Qu’est-ce qu’être Acadien à l’Île-du-Prince-Édouard? La Voix acadienne a posé la question à des Acadiens de tout âge, originaires de l’Île ou venus d’autres provinces, qui parlent le français ou l’ont perdu, mais aussi à de nouveaux arrivants francophones. Cette semaine, Fatima-Zahra Zouhairi, originaire du Maroc, arrivée dans la province il y a huit ans, aujourd’hui enseignante à l’École François-Buote, partage la vision de son identité.

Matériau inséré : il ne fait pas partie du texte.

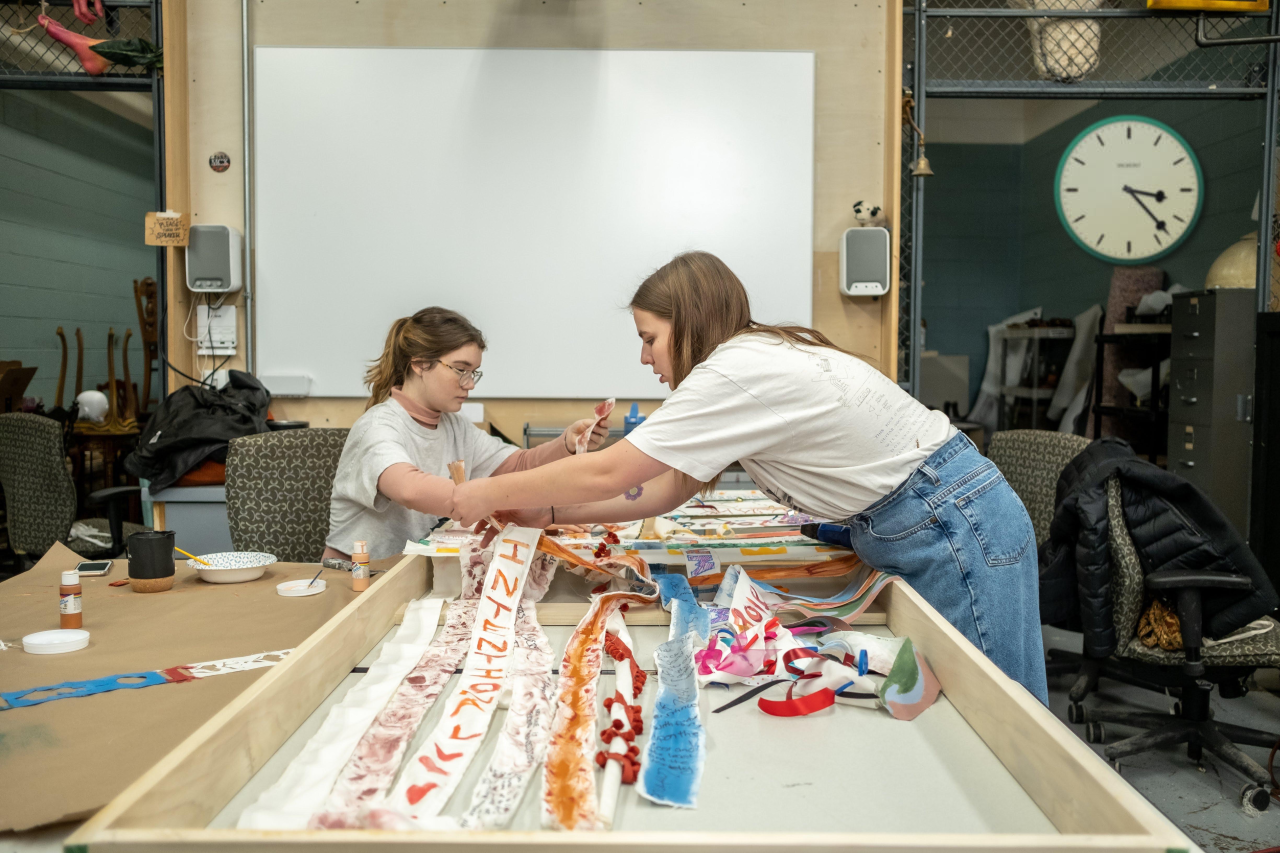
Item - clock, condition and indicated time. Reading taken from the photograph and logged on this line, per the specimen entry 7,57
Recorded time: 3,23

«J’ai l’amour pour l’Acadie dans mon cœur», confie Fatima-Zahra Zouhairi, originaire du Maroc, arrivée à l’Île-du-Prince-Édouard en mai 2013. La jeune femme, qui se définit comme «citoyenne du monde», ne sait pas si elle pourra devenir un jour Acadienne, mais elle insiste sur son «lien fort» avec la communauté et la «fierté» d’avoir été accueillie à bras ouverts. «J’ai eu la chance de croiser la route de nombreux Acadiens qui m’ont partagé leur culture et l’histoire de leurs ancêtres», raconte-t-elle.
Fatima-Zahra se souvient encore de sa première impression de «vide» lorsqu’elle débarque dans la province. «En venant au Canada, je m’attendais à voir de grandes villes, du monde partout comme au Maroc, plaisante-t-elle. J’étais choquée de voir toutes ces petites maisons isolées, je ne pensais pas que les gens vivaient si éloignés les uns des autres.»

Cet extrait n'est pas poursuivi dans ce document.